The answer must be every entry, retyped without a single difference.
───── AVAILABLE DATA
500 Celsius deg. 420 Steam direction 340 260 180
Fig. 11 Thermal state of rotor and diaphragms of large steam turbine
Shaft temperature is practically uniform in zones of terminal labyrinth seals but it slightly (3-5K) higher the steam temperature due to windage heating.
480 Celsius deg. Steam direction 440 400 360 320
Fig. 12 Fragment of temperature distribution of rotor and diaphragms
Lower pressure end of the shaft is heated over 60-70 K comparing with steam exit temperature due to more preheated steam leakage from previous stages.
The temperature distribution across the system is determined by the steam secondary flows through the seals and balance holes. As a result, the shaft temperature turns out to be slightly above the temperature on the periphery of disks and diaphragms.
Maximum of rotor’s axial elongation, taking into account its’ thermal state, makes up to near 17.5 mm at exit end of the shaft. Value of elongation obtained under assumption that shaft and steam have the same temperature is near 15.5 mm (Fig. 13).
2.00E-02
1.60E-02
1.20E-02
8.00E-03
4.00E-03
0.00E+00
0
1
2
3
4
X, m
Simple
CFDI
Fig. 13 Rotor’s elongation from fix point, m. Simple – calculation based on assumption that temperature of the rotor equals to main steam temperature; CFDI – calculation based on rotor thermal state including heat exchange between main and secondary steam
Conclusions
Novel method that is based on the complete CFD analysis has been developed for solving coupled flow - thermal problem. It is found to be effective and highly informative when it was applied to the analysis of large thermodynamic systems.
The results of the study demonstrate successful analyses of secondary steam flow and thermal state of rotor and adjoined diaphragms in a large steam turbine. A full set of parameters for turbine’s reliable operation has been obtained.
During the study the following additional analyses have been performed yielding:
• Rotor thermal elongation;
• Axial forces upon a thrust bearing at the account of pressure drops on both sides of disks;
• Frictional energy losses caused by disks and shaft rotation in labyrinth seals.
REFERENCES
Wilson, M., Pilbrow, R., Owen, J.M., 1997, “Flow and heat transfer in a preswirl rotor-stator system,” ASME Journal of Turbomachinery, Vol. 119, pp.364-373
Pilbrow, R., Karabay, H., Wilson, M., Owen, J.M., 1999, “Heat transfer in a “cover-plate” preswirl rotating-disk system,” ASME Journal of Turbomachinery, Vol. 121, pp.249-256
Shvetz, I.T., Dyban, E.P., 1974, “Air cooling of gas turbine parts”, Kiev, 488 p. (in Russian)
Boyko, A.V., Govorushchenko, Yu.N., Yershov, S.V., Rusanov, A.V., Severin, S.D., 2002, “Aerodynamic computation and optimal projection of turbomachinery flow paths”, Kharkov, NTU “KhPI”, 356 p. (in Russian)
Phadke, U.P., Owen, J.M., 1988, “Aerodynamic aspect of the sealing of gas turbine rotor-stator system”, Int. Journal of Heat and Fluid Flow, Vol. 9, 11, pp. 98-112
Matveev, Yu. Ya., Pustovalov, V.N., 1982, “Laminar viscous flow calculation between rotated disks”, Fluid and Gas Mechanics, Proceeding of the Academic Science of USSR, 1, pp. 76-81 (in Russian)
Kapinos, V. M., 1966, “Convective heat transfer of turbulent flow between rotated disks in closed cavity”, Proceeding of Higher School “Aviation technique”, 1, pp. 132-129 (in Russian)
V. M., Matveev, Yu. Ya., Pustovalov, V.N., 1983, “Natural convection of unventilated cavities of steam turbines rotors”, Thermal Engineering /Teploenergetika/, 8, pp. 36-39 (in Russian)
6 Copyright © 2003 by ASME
──────────
#### WRITTEN ANSWER:
500 Celsius deg. 420 Steam direction 340 260 180
Fig. 11 Thermal state of rotor and diaphragms of large steam turbine
Shaft temperature is practically uniform in zones of terminal labyrinth seals but it slightly (3-5K) higher the steam temperature due to windage heating.
480 Celsius deg. Steam direction 440 400 360 320
Fig. 12 Fragment of temperature distribution of rotor and diaphragms
Lower pressure end of the shaft is heated over 60-70 K comparing with steam exit temperature due to more preheated steam leakage from previous stages.
The temperature distribution across the system is determined by the steam secondary flows through the seals and balance holes. As a result, the shaft temperature turns out to be slightly above the temperature on the periphery of disks and diaphragms.
Maximum of rotor’s axial elongation, taking into account its’ thermal state, makes up to near 17.5 mm at exit end of the shaft. Value of elongation obtained under assumption that shaft and steam have the same temperature is near 15.5 mm (Fig. 13).
2.00E-02
1.60E-02
1.20E-02
8.00E-03
4.00E-03
0.00E+00
0
1
2
3
4
X, m
Simple
CFDI
Fig. 13 Rotor’s elongation from fix point, m. Simple – calculation based on assumption that temperature of the rotor equals to main steam temperature; CFDI – calculation based on rotor thermal state including heat exchange between main and secondary steam
Conclusions
Novel method that is based on the complete CFD analysis has been developed for solving coupled flow - thermal problem. It is found to be effective and highly informative when it was applied to the analysis of large thermodynamic systems.
The results of the study demonstrate successful analyses of secondary steam flow and thermal state of rotor and adjoined diaphragms in a large steam turbine. A full set of parameters for turbine’s reliable operation has been obtained.
During the study the following additional analyses have been performed yielding:
• Rotor thermal elongation;
• Axial forces upon a thrust bearing at the account of pressure drops on both sides of disks;
• Frictional energy losses caused by disks and shaft rotation in labyrinth seals.
REFERENCES
Wilson, M., Pilbrow, R., Owen, J.M., 1997, “Flow and heat transfer in a preswirl rotor-stator system,” ASME Journal of Turbomachinery, Vol. 119, pp.364-373
Pilbrow, R., Karabay, H., Wilson, M., Owen, J.M., 1999, “Heat transfer in a “cover-plate” preswirl rotating-disk system,” ASME Journal of Turbomachinery, Vol. 121, pp.249-256
Shvetz, I.T., Dyban, E.P., 1974, “Air cooling of gas turbine parts”, Kiev, 488 p. (in Russian)
Boyko, A.V., Govorushchenko, Yu.N., Yershov, S.V., Rusanov, A.V., Severin, S.D., 2002, “Aerodynamic computation and optimal projection of turbomachinery flow paths”, Kharkov, NTU “KhPI”, 356 p. (in Russian)
Phadke, U.P., Owen, J.M., 1988, “Aerodynamic aspect of the sealing of gas turbine rotor-stator system”, Int. Journal of Heat and Fluid Flow, Vol. 9, 11, pp. 98-112
Matveev, Yu. Ya., Pustovalov, V.N., 1982, “Laminar viscous flow calculation between rotated disks”, Fluid and Gas Mechanics, Proceeding of the Academic Science of USSR, 1, pp. 76-81 (in Russian)
Kapinos, V. M., 1966, “Convective heat transfer of turbulent flow between rotated disks in closed cavity”, Proceeding of Higher School “Aviation technique”, 1, pp. 132-129 (in Russian)
V. M., Matveev, Yu. Ya., Pustovalov, V.N., 1983, “Natural convection of unventilated cavities of steam turbines rotors”, Thermal Engineering /Teploenergetika/, 8, pp. 36-39 (in Russian)
6 Copyright © 2003 by ASME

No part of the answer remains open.